Page excerpt:
'''

Interactive Intelligence

The third class of projects spans the entire programmer's apprentice application by focusing on methods for training interactive intelligent agents and building on the work of Abramson et al [2] to address the problems involved in agents that engage in symbolic behavior [25] of the sort required from the programmer's apprentice. Unlike the previous two classes, the projects in this class will not require writing code. Instead, the deliverables include one or more of the following: agent network architectures, curriculum-learning protocols, and scalable crowd-sourced training data acquisition strategies. Teams interested in pursuing projects in this class are encouraged to collaborate with teams working on the first two classes of projects in order to better understand the issues surrounding language-grounding and automated programming,

The emphasis of the projects in this class should be on applying the general concepts developed in the IAG paper and, the principles that follow from Eve Clark's observations and analysis of the way children learn their first language, to the design of a programmer's apprentice. Examples of interesting issues to address include whether to include, as part of the curriculum learning protocol, a variant of self-supervised motor babbling in which the agent generates random sequences of words before graduating to sequences in a simple pidgin language that observe enough structure to make them comprehensible – interpretable with a little effort on the part of the programmer/parent, but are not strictly grammatical.

'''

Work to complete:
1 - Set down the passage of the interactive intelligence excerpt word for word, beginning at the words "The emphasis of" and stopping after the words "not strictly grammatical.".
2 - In one to three sentences, explain why the interactive intelligence excerpt encourages teams in the third class of projects to collaborate with teams working on the first two classes.
Rely solely on the excerpt above to complete the work.

Dataset entries:
'''

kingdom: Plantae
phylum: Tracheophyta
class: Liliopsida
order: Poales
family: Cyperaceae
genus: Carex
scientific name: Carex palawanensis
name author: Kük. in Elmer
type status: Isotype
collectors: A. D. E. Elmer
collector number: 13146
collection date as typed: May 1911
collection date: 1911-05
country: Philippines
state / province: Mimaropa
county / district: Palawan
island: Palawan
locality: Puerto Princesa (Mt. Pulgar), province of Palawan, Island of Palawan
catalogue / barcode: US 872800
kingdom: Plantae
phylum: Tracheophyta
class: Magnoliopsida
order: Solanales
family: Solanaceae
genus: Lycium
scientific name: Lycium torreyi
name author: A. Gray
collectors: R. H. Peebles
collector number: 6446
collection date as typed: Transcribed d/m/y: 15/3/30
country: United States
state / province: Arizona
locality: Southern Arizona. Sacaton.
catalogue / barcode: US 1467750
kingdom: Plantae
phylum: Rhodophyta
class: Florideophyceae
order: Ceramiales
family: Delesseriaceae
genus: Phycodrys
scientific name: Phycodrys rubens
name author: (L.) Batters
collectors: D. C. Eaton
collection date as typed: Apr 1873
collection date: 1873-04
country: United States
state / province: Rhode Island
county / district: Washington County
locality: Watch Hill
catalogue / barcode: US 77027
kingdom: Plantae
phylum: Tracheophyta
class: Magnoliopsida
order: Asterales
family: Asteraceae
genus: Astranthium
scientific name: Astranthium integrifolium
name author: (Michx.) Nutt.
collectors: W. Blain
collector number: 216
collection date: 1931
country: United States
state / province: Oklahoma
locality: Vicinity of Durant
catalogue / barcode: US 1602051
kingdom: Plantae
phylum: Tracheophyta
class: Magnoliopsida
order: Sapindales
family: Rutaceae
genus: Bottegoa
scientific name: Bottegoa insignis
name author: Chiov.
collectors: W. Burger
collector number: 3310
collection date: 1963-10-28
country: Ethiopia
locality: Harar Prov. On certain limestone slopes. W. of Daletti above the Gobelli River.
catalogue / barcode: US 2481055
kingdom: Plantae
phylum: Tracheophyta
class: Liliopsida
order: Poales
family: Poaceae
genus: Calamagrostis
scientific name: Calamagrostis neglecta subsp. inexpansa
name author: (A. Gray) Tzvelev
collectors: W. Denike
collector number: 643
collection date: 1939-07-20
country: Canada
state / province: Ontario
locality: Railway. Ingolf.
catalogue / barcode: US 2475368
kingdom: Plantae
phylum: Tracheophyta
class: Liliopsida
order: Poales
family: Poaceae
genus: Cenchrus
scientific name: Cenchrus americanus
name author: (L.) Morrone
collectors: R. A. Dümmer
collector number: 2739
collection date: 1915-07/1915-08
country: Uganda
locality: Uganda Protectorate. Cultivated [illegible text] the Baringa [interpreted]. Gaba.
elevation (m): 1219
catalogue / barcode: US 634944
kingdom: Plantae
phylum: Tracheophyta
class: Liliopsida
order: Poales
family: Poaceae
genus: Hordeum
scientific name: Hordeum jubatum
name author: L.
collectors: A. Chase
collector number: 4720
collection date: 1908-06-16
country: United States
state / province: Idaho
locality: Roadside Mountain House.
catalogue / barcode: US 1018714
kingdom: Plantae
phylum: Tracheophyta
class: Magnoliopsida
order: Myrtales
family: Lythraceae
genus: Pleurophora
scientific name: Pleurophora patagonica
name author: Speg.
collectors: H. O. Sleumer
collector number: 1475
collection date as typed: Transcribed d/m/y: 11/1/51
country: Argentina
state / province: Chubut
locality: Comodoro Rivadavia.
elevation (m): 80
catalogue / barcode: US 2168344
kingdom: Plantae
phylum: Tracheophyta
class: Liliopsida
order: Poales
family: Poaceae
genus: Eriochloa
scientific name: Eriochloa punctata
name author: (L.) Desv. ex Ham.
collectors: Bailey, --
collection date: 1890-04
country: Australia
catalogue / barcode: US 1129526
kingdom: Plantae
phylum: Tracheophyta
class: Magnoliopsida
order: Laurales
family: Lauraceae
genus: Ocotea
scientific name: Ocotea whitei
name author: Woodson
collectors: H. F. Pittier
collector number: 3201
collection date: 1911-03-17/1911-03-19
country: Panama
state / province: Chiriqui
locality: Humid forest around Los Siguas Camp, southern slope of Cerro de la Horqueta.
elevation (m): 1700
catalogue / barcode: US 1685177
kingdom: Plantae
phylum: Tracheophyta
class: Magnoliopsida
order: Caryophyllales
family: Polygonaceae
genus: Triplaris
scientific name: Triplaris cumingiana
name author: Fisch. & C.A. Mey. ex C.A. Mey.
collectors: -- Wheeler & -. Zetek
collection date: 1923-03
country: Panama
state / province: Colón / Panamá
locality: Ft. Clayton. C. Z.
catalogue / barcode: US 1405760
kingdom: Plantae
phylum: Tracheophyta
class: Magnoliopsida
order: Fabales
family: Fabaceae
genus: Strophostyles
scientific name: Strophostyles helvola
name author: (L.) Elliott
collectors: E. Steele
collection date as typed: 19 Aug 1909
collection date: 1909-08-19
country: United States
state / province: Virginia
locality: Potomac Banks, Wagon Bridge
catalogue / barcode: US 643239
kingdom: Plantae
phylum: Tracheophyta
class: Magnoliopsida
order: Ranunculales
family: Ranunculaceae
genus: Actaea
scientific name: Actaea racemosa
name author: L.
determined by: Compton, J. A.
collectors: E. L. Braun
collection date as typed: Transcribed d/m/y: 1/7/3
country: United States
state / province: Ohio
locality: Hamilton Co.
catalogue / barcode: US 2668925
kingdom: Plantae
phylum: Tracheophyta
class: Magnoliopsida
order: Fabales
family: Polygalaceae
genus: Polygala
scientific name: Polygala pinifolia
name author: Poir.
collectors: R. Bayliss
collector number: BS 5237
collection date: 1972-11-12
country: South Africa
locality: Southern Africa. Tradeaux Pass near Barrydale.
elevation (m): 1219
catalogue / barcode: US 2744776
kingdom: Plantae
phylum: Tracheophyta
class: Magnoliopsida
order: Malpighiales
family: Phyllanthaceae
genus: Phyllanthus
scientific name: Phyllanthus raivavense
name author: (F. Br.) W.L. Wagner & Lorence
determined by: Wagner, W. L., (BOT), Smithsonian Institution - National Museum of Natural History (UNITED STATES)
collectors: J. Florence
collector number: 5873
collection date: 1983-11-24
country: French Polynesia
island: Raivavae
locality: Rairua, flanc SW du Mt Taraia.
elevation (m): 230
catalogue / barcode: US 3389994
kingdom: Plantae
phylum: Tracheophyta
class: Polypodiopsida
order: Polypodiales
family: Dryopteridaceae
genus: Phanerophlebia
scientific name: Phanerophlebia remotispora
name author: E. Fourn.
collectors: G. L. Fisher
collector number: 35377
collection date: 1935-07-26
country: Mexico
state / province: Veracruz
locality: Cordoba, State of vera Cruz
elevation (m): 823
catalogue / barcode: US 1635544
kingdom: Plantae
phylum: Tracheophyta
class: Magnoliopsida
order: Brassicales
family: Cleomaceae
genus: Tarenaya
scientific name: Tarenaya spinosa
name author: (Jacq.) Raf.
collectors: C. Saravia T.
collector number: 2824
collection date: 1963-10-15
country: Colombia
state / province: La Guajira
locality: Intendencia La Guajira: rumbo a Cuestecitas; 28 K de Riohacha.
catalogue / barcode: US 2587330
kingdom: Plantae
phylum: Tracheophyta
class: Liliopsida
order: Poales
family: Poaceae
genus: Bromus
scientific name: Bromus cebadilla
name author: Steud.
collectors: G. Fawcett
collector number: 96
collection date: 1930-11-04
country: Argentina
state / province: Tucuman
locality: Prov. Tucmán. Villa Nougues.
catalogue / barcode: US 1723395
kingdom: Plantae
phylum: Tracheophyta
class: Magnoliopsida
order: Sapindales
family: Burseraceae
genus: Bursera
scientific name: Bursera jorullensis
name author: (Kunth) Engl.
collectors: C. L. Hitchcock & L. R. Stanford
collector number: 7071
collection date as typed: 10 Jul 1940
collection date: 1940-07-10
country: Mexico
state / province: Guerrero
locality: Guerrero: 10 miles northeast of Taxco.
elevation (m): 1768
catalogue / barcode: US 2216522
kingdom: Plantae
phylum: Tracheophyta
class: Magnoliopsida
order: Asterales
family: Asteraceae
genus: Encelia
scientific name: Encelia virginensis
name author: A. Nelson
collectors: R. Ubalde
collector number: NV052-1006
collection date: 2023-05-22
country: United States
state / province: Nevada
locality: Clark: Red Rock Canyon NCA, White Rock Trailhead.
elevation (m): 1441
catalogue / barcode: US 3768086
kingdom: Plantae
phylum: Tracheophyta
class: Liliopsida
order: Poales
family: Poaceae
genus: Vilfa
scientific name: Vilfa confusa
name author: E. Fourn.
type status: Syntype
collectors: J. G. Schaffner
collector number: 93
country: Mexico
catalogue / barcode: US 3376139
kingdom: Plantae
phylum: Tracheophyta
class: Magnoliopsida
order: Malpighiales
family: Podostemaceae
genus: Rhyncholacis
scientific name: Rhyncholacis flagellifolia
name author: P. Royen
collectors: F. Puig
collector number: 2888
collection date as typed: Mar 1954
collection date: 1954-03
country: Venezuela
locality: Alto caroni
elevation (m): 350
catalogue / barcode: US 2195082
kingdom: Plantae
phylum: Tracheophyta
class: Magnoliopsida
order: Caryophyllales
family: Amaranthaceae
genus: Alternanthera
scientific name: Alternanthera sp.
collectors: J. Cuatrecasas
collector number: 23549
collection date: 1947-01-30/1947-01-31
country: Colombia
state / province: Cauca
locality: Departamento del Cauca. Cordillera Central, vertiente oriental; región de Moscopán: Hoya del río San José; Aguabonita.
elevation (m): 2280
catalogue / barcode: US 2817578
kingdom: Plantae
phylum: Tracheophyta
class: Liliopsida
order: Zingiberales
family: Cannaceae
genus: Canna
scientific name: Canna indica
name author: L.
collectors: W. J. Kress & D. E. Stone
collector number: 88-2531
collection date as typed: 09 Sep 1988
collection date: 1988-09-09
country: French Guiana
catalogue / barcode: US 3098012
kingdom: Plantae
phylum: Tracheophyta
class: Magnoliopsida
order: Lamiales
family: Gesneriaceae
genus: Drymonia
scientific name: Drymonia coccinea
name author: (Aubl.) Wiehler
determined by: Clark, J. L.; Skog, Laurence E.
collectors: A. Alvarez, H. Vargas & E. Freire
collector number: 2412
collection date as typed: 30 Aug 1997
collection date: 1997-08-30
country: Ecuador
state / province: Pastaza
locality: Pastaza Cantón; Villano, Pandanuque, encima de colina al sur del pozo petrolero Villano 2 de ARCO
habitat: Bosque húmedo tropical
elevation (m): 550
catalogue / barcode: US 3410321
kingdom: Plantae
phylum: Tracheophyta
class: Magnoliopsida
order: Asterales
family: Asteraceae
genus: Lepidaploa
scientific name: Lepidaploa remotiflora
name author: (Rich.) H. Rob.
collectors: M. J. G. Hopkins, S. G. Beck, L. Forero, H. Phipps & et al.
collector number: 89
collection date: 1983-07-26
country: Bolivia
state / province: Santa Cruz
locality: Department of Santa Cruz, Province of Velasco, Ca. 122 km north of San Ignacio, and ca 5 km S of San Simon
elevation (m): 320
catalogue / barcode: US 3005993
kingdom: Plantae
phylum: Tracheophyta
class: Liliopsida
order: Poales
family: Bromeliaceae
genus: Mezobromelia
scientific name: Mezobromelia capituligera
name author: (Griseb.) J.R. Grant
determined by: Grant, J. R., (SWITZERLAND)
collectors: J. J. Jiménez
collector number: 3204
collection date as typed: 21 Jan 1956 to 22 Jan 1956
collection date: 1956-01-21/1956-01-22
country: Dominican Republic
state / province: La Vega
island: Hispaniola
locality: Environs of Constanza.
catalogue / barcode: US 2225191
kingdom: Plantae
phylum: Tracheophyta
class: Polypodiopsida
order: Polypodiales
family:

'''

Answers for this exercise:
1 -
The emphasis of the projects in this class should be on applying the general concepts developed in the IAG paper and, the principles that follow from Eve Clark's observations and analysis of the way children learn their first language, to the design of a programmer's apprentice. Examples of interesting issues to address include whether to include, as part of the curriculum learning protocol, a variant of self-supervised motor babbling in which the agent generates random sequences of words before graduating to sequences in a simple pidgin language that observe enough structure to make them comprehensible – interpretable with a little effort on the part of the programmer/parent, but are not strictly grammatical.

2 - Working with those teams is meant to help them better understand the issues surrounding language-grounding and automated programming.